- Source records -
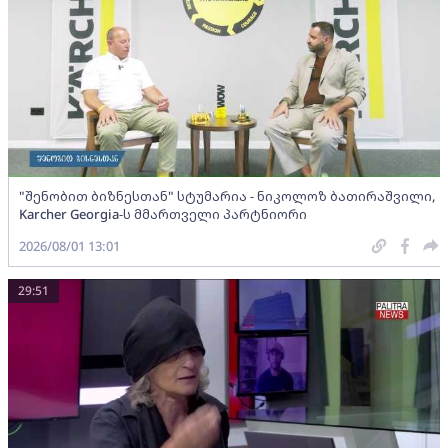
"შენობით ბიზნესთან" სტუმარია - ნიკოლოზ ბათირაშვილი,
Karcher Georgia-ს მმართველი პარტნიორი
2026/08/01 13:01
29:51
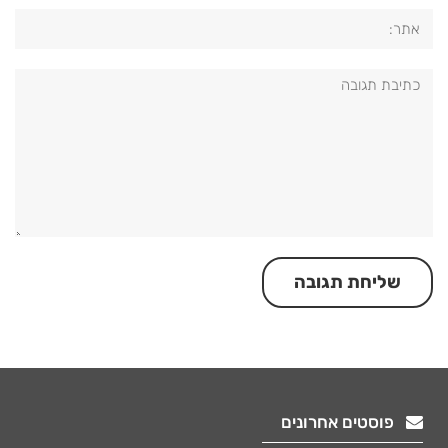
אתר:
תגובה:
פוסטים אחרונים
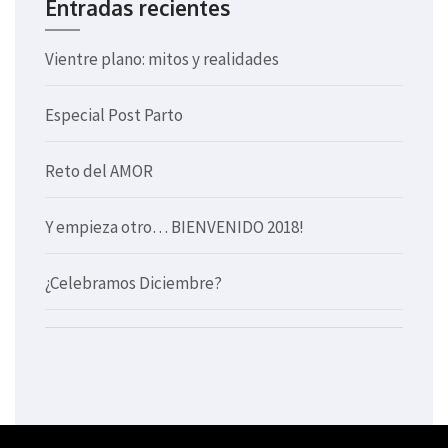
Entradas recientes
Vientre plano: mitos y realidades
Especial Post Parto
Reto del AMOR
Y empieza otro… BIENVENIDO 2018!
¿Celebramos Diciembre?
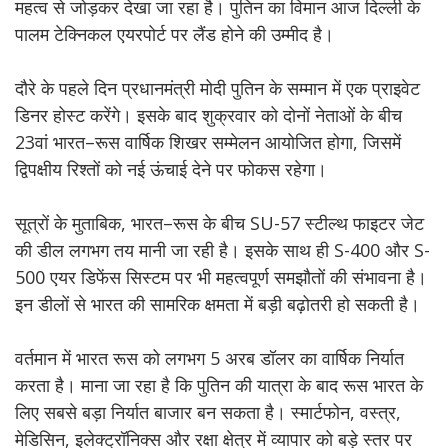
महत्व से जोड़कर देखा जा रहा है। पुतिन का विमान आज दिल्ली के
पालम टेक्निकल एयरपोर्ट पर लैंड होने की उम्मीद है।
दौरे के पहले दिन प्रधानमंत्री मोदी पुतिन के सम्मान में एक प्राइवेट
डिनर होस्ट करेंगे। इसके बाद शुक्रवार को दोनों नेताओं के बीच
23वां भारत–रूस वार्षिक शिखर सम्मेलन आयोजित होगा, जिसमें
द्विपक्षीय रिश्तों को नई ऊंचाई देने पर फोकस रहेगा।
सूत्रों के मुताबिक, भारत–रूस के बीच SU-57 स्टील्थ फाइटर जेट
की डील लगभग तय मानी जा रही है। इसके साथ ही S-400 और S-
500 एयर डिफेंस सिस्टम पर भी महत्वपूर्ण समझौतों की संभावना है।
इन डीलों से भारत की सामरिक क्षमता में बड़ी बढ़ोतरी हो सकती है।
वर्तमान में भारत रूस को लगभग 5 अरब डॉलर का वार्षिक निर्यात
करता है। माना जा रहा है कि पुतिन की यात्रा के बाद रूस भारत के
लिए सबसे बड़ा निर्यात बाजार बन सकता है। स्मार्टफोन, वस्त्र,
मेडिसिन, इलेक्ट्रॉनिक्स और रक्षा क्षेत्र में व्यापार को बड़े स्तर पर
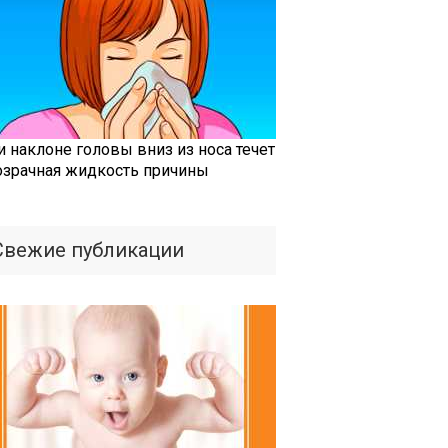
и наклоне головы вниз из носа течет
озрачная жидкость причины
Свежие публикации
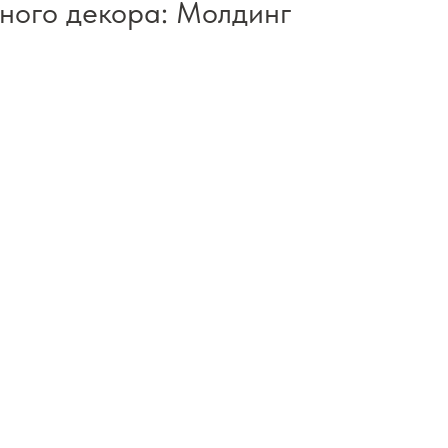
ного декора: Молдинг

- To do -
Beginning at the line that contains "लिए सबसे बड़ा", give the remaining lines of the records again exactly, through the last one. Leave out pictures.

- Completed task -
लिए सबसे बड़ा निर्यात बाजार बन सकता है। स्मार्टफोन, वस्त्र,
मेडिसिन, इलेक्ट्रॉनिक्स और रक्षा क्षेत्र में व्यापार को बड़े स्तर पर
и наклоне головы вниз из носа течет
озрачная жидкость причины
Свежие публикации
ного декора: Молдинг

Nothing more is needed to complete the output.